2001 film by Lakis Papastathis

The Only Journey of his Life (Greek: Το μόνον της ζωής του Ταξείδιον) is a short-novel of the Greek writer Georgios Vizyinos (also written Yeoryios Vizyinos), released in 1884. The novel was brought out in two parts in the magazine Estia on June and July 1884. The novel was adapted for the cinema, by director Lakis Papastathis in 2001 and for the theatre by director Dimos Avdeliodis in 2014.

==Plot==
The story has a lot of autobiographical elements. The narrator of the story is a ten years boy from a village of Eastern Thrace. At the age of ten, he goes to Constantinople as an apprentice of a tailor. There, he expects to happen all that he had been narrated by his grandfather. However nothing notable happened and the boy loses his belief for his sweetheart person. One day the boy is alerted to go to his village to see his grandfather who is sick. The boy visits his grandfather and narrates him the journey in Constantinople, and asks him for his own journeys. Then he discovered that his grandfather had never gone a journey and all the stories he was saying were the fairy tales of his mother. Subsequently, the grandfather reveals to his grandson his childhood. As a child he was shut in his house until he married.
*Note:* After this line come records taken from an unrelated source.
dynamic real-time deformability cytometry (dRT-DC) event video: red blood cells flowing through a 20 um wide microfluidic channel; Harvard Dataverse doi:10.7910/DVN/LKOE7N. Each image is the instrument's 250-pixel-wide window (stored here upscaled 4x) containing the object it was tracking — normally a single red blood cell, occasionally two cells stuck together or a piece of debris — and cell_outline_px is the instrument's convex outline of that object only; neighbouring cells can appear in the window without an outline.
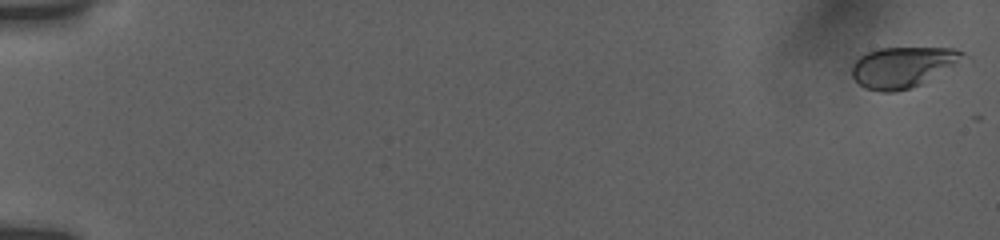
{"species": "human", "species_latin": "Homo sapiens", "temperature_condition": "room temperature", "stored_images_in_passage": 26, "camera_frame_rate_fps": 3000, "um_per_image_px": 0.085, "donor": {"sex": "female"}, "frame": {"image": 1, "passage_image": 1, "time_ms": 0.0, "image_size_px": [1000, 240], "cell_outline_px": [[972, 60], [920, 84], [908, 88], [892, 92], [880, 92], [864, 88], [852, 76], [852, 64], [860, 56], [876, 48], [956, 48], [964, 52]], "centroid_in_image_um": [76.87, 5.69], "position_along_channel_um": 8.1, "area_um2": 27.05}}
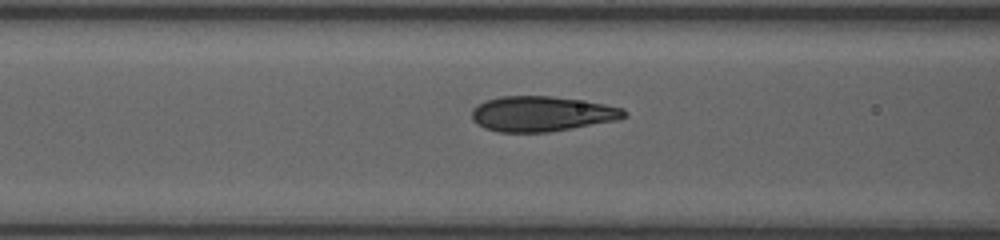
{"frame": {"image": 2, "passage_image": 19, "time_ms": 8.0, "image_size_px": [1000, 240], "cell_outline_px": [[628, 112], [624, 116], [616, 120], [548, 132], [500, 132], [484, 128], [476, 124], [472, 120], [472, 108], [476, 104], [484, 100], [500, 96], [552, 96], [584, 100], [624, 108]], "centroid_in_image_um": [46.0, 9.66], "position_along_channel_um": 120.6, "area_um2": 31.39}}
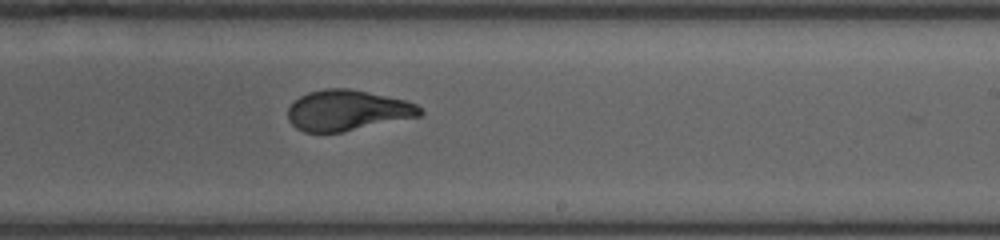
{"frame": {"image": 3, "passage_image": 26, "time_ms": 11.667, "image_size_px": [1000, 240], "cell_outline_px": [[424, 112], [420, 116], [340, 132], [304, 132], [296, 128], [288, 120], [288, 108], [300, 96], [308, 92], [324, 88], [348, 88], [368, 92], [404, 100], [416, 104]], "centroid_in_image_um": [29.5, 9.38], "position_along_channel_um": 259.5, "area_um2": 30.98}}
The reason was that in those years, the Turks enlisted in the janissary army many children of Christians, obligatorily. The boys avoided the army if they had married. In his recitation, a complaint is distinguished for his only journey he was never completed. The next day the grandfather died thereby realizing the only journey of his life.

==Film adaptation==
The film released in 2001 directed by Lakis Papastathis. The film stars Ilias Logothetis. It won the best film award in Greek State Film Awards, as well as other six awards in the same awards ceremony. It was also Greece's official Best Foreign Language Film submission at the 75th Academy Awards, but did not manage to receive a nomination. The cast stars Ilias Logothetis, Roula Pateraki, Lazaros Andreou and Ivonni Maltezou.

===Reception===
Winner:
- 2001: Greek State Film Awards for best film
- 2001: Greek State Film Awards for best cinematography (Giannis Daskalothanasis)
- 2001: Greek State Film Awards for best production design (Giorgos Georgiou)
- 2001: Greek State Film Awards for best music (Giorgos Papadakis)
- 2001: Greek State Film Awards for best sound
- 2001: Greek State Film Awards for best costumes design
- 2001: Greek State Film Awards for best make up

It was Greece's submission for the Academy Award for Best Foreign Language Film, but was not nominated.